Employee status of US Uber drivers to be decided

App-based taxi firm Uber, is facing further legal action regarding the employee status and rights of its workers, this time from the US.


The US-based case, that of O’Connor et al. vs Uber Technologies, has been brought to the courts by three Uber drivers who claim that they should be treated as employees rather than independent contractors and that they therefore have a right to be reimbursed for expenses, such as fuel and vehicle maintenance costs. 

The plaintiffs want to take action against Uber on behalf of every driver in the State of California, which is a total of approximately 160,000 drivers.

US District Court Judge Edward Chen has certified the drivers’ class action.

The judge rejected Uber’s argument that drivers’ employment classification cannot be adjudicated on a classwide basis, on the grounds that Uber’s claims that its drivers are too diverse for uniform treatment and that they are all classified as independent contractors is inherently contradictory. 

However, the class action can only include drivers bound to Uber’s pre-2014 contract and some groups of drivers within this have also been excluded from the class action.

The court also denied the plaintiffs’ request to certify additional classes or subclasses of drivers, such as those who worked for distinct third-party transportation companies. 

Abby Horrigan, managing counsel for employment at Uber, said: “Over a few hundred drivers who are actively driving with Uber today can now be part of this case because the ruling found that only drivers who either stopped driving before June 2014 or drove after June 2014 but chose to opt out of the arbitration option in their agreements, are eligible. Most of the growth in driver numbers has happened since then.
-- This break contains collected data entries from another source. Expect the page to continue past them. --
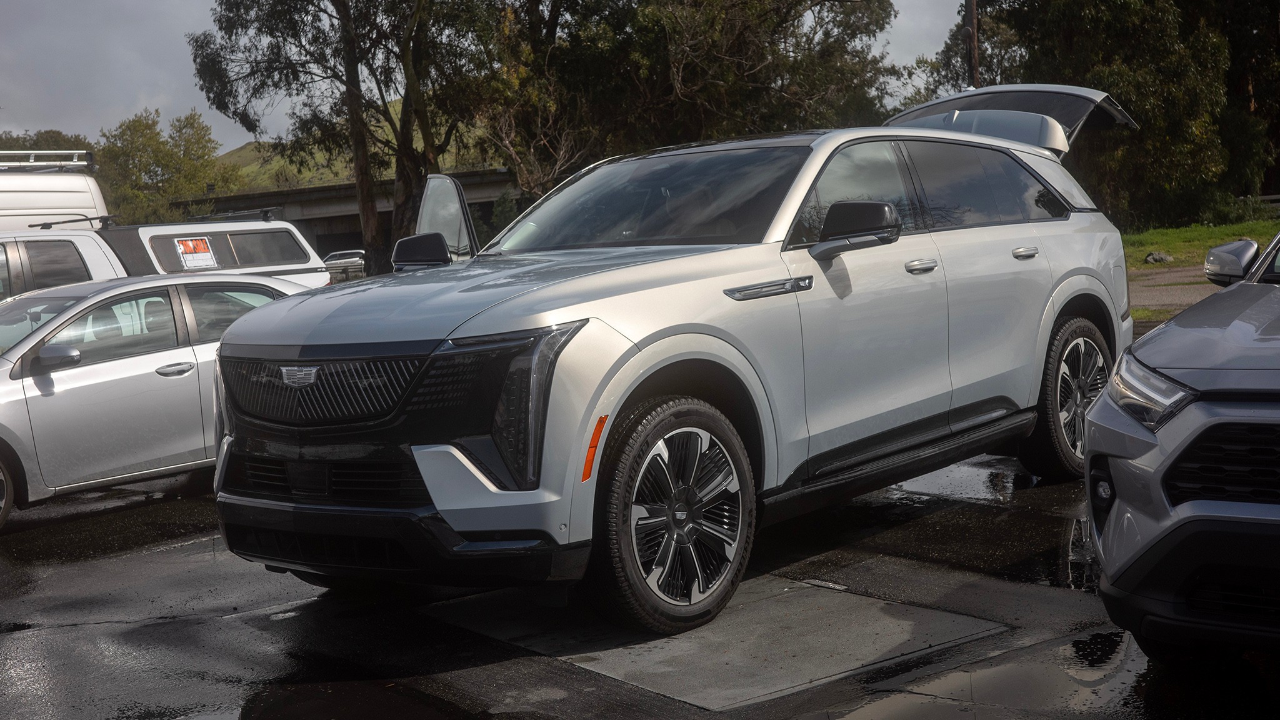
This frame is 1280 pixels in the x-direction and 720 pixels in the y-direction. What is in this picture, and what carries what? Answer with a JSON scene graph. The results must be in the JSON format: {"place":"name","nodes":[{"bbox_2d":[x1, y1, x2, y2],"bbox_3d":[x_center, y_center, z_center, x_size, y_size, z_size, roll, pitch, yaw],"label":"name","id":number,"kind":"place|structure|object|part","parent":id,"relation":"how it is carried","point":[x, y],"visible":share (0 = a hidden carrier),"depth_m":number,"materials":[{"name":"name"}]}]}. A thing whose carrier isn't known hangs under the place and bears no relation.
{"place":"outdoors","nodes":[
{"label":"outdoors","id":0,"kind":"place"},
{"bbox_2d":[170,167,523,266],"label":"bridge","id":1,"kind":"structure","parent":0,"point":[487,202],"materials":[{"name":"grey concrete"}]},
{"bbox_2d":[220,102,503,190],"label":"hill","id":2,"kind":"structure","parent":0,"point":[250,147],"materials":[{"name":"green plant"}]},
{"bbox_2d":[0,0,972,149],"label":"sky","id":3,"kind":"structure","parent":0,"point":[197,101],"materials":[{"name":"grey"}]},
{"bbox_2d":[0,452,1278,719],"label":"wet pavement","id":4,"kind":"structure","parent":0,"point":[674,702],"materials":[{"name":"grey asphalt"}]},
{"bbox_2d":[0,269,321,530],"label":"silver sedan","id":5,"kind":"object","parent":4,"relation":"on","point":[125,360],"visible":0.66,"depth_m":8.26,"materials":[{"name":"metal"}]},
{"label":"car wheel","id":6,"kind":"part","parent":5,"relation":"part of","materials":[{"name":"black rubber"}]},
{"label":"sedan mirror","id":7,"kind":"part","parent":5,"relation":"part of","materials":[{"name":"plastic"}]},
{"label":"sedan door handle","id":8,"kind":"part","parent":5,"relation":"part of","materials":[{"name":"silver metal"}]},
{"bbox_2d":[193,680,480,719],"label":"puddle","id":9,"kind":"object","parent":4,"relation":"on","point":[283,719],"visible":0.96,"materials":[{"name":"black liquid"}]},
{"bbox_2d":[203,82,1150,632],"bbox_3d":[0.470,-0.203,6.168,4.741,1.784,1.976,-7,8,-42],"label":"silver suv","id":10,"kind":"object","parent":4,"relation":"on","point":[602,387],"visible":0.98,"depth_m":5.20,"materials":[{"name":"metal"}]},
{"label":"grille","id":11,"kind":"part","parent":10,"relation":"part of","materials":[{"name":"plastic"}]},
{"label":"bumper","id":12,"kind":"part","parent":10,"relation":"part of","materials":[{"name":"black plastic"}]},
{"label":"door","id":13,"kind":"part","parent":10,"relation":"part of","materials":[{"name":"silver metal"}]},
{"label":"hood","id":14,"kind":"part","parent":10,"relation":"part of","materials":[{"name":"metal"}]},
{"label":"headlight","id":15,"kind":"part","parent":10,"relation":"part of","materials":[{"name":"black plastic"}]},
{"label":"windshield","id":16,"kind":"part","parent":10,"relation":"part of","materials":[{"name":"glass"}]},
{"label":"wheel","id":17,"kind":"part","parent":10,"relation":"part of","materials":[{"name":"black rubber"}]},
{"label":"mirror","id":18,"kind":"part","parent":10,"relation":"part of","materials":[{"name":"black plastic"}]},
{"label":"front door window","id":19,"kind":"part","parent":10,"relation":"part of","materials":[{"name":"glass"}]},
{"label":"front door handle","id":20,"kind":"part","parent":10,"relation":"part of","materials":[{"name":"silver metal"}]},
{"label":"windows","id":21,"kind":"part","parent":10,"relation":"part of","materials":[{"name":"glass"}]},
{"label":"windows","id":22,"kind":"part","parent":10,"relation":"part of","materials":[{"name":"glass"}]},
{"label":"door handle","id":23,"kind":"part","parent":10,"relation":"part of","materials":[{"name":"silver metal"}]},
{"label":"wheel","id":24,"kind":"part","parent":10,"relation":"part of","materials":[{"name":"rubber"}]},
{"bbox_2d":[458,574,1006,712],"bbox_3d":[0.256,0.859,5.050,1.501,0.022,1.644,-7,8,-42],"label":"concrete slab","id":25,"kind":"structure","parent":4,"relation":"in","point":[892,606],"depth_m":4.71,"materials":[{"name":"grey concrete"}]},
{"bbox_2d":[806,625,1153,719],"label":"puddle","id":26,"kind":"object","parent":4,"relation":"on","point":[874,707],"visible":0.87,"materials":[{"name":"liquid"}]},
{"bbox_2d":[866,461,1098,593],"label":"puddle","id":27,"kind":"object","parent":4,"relation":"on","point":[1077,579],"visible":0.42,"materials":[{"name":"black liquid"}]},
{"bbox_2d":[1092,224,1279,663],"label":"silver suv","id":28,"kind":"object","parent":4,"relation":"on","point":[1137,460],"visible":1,"depth_m":3.72,"materials":[{"name":"metal"}]},
{"label":"fog light","id":29,"kind":"part","parent":28,"relation":"part of","materials":[{"name":"black"}]},
{"label":"headlight","id":30,"kind":"part","parent":28,"relation":"part of","materials":[{"name":"clear plastic"}]},
{"label":"grille","id":31,"kind":"part","parent":28,"relation":"part of","materials":[{"name":"black plastic"}]},
{"label":"mirror","id":32,"kind":"part","parent":28,"relation":"part of","materials":[{"name":"plastic"}]},
{"bbox_2d":[1127,264,1221,323],"label":"road","id":33,"kind":"structure","parent":0,"point":[1188,298],"materials":[{"name":"grey"}]},
{"bbox_2d":[1121,218,1279,270],"label":"lawn","id":34,"kind":"structure","parent":0,"point":[1267,222],"materials":[{"name":"green plant"}]},
{"bbox_2d":[1143,250,1173,263],"bbox_3d":[9.018,-1.765,25.648,0.508,0.250,0.484,-4,6,-21],"label":"rock","id":35,"kind":"object","parent":34,"relation":"on","point":[1149,259],"visible":0.92,"depth_m":25.51,"materials":[{"name":"grey stone"}]},
{"bbox_2d":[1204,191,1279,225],"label":"shrub","id":36,"kind":"object","parent":34,"relation":"on","point":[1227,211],"visible":0.58,"depth_m":37.17,"materials":[{"name":"green plant"}]},
{"label":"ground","id":37,"kind":"structure","parent":0},
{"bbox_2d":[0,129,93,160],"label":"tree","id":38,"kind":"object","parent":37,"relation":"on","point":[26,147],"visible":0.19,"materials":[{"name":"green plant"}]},
{"bbox_2d":[0,151,108,231],"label":"white van","id":39,"kind":"object","parent":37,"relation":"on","point":[54,195],"visible":0.43,"depth_m":14.42,"materials":[{"name":"white metal"}]},
{"bbox_2d":[0,149,96,171],"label":"roof rack","id":40,"kind":"object","parent":39,"relation":"on","point":[77,163],"visible":0.75,"depth_m":14.74,"materials":[{"name":"silver metal"}]},
{"bbox_2d":[0,209,331,298],"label":"white pickup truck","id":41,"kind":"object","parent":37,"relation":"on","point":[54,239],"visible":0.31,"depth_m":12.64,"materials":[{"name":"white metal"}]},
{"bbox_2d":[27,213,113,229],"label":"roof rack","id":42,"kind":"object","parent":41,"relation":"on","point":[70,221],"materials":[{"name":"black metal"}]},
{"bbox_2d":[173,236,218,270],"bbox_3d":[-3.934,-0.932,13.081,0.401,0.287,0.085,-7,8,-42],"label":"sign","id":43,"kind":"object","parent":41,"relation":"attached to","point":[193,250],"visible":0.98,"depth_m":13.08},
{"label":"window","id":44,"kind":"part","parent":41,"relation":"part of","materials":[{"name":"black glass"}]},
{"bbox_2d":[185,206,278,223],"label":"roof rack","id":45,"kind":"object","parent":41,"relation":"on","point":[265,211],"visible":0.57,"depth_m":16.44,"materials":[{"name":"black metal"}]},
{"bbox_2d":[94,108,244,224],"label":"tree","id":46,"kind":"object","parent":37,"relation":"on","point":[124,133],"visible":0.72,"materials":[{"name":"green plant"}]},
{"bbox_2d":[186,0,489,267],"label":"tree","id":47,"kind":"object","parent":37,"relation":"on","point":[336,5],"visible":0.83,"depth_m":33.36,"materials":[{"name":"plant"}]},
{"bbox_2d":[322,249,367,282],"label":"parked car","id":48,"kind":"object","parent":37,"relation":"on","point":[339,254],"visible":0.33,"depth_m":39.20,"materials":[{"name":"metal"}]},
{"bbox_2d":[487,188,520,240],"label":"shrub","id":49,"kind":"object","parent":37,"relation":"on","point":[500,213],"visible":0.39,"depth_m":37.03,"materials":[{"name":"green plant"}]},
{"bbox_2d":[471,0,903,198],"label":"tree","id":50,"kind":"object","parent":37,"relation":"on","point":[799,3],"visible":0.78,"depth_m":31.77,"materials":[{"name":"plant"}]},
{"bbox_2d":[965,0,979,86],"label":"utility pole","id":51,"kind":"object","parent":37,"relation":"on","point":[973,35],"visible":0.35,"depth_m":32.01,"materials":[{"name":"brown wood"}]},
{"bbox_2d":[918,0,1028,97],"label":"tree","id":52,"kind":"object","parent":37,"relation":"on","point":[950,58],"visible":0.32,"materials":[{"name":"green plant"}]},
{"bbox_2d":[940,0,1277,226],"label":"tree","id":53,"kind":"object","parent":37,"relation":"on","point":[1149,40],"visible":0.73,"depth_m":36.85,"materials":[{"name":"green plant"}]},
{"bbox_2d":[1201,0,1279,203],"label":"tree","id":54,"kind":"object","parent":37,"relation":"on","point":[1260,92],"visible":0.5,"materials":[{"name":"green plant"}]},
{"bbox_2d":[1257,193,1279,210],"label":"guardrail","id":55,"kind":"object","parent":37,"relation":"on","point":[1269,197],"visible":0.44,"depth_m":39.97,"materials":[{"name":"grey metal"}]}
]}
“Before June 2014, our business in California was mostly UberBLACK; primarily drivers who work for limousine organisations. They cannot be part of the case because the court has ruled that those drivers never had a contract directly with Uber.  

“Individuals who registered with Uber as a corporation also cannot participate in the case, making the total likely to be less than 160,000. Indeed our early estimates show that the potential class is fewer than 15,000 drivers, which is less than 10% of the total.

This case follows news in July that some Uber drivers in the UK, who are members of the National Union of General and Municipal Workers (GMB), claim that the organisation has breached its legal duty to provide staff with basic rights around pay, holiday, health and safety, and discipline and grievances.